*** Block opens ***
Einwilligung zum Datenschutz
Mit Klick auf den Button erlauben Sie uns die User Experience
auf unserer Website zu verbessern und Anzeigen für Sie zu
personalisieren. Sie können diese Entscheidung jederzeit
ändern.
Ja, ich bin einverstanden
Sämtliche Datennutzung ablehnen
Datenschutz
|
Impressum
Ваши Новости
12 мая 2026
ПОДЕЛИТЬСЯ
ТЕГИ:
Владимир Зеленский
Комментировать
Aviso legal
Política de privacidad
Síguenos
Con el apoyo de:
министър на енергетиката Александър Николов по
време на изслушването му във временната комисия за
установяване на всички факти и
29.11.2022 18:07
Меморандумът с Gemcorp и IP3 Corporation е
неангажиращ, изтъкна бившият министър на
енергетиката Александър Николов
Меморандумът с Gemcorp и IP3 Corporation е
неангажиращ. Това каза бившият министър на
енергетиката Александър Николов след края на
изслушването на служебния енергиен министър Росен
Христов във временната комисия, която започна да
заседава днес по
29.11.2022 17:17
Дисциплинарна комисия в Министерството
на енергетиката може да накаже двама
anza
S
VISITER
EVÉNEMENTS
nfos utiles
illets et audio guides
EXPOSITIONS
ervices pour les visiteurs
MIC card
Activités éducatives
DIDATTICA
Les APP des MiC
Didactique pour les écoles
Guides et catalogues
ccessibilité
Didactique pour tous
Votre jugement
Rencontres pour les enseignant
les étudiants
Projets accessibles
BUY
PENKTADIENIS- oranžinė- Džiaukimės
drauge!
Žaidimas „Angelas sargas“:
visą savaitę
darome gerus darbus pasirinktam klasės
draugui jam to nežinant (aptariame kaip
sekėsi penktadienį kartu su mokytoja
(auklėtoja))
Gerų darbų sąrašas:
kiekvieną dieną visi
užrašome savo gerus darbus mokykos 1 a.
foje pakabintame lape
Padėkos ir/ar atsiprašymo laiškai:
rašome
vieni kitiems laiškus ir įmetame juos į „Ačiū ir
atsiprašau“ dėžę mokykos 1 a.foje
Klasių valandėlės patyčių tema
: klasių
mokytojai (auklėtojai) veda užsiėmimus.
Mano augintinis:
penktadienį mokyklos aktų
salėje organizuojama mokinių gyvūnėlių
*** Block closes ***
> [Problem description]: Which lines of the records above hold the word "бившият"? Copy each of them.

> [Reply]:
неангажиращ, изтъкна бившият министър на
неангажиращ. Това каза бившият министър на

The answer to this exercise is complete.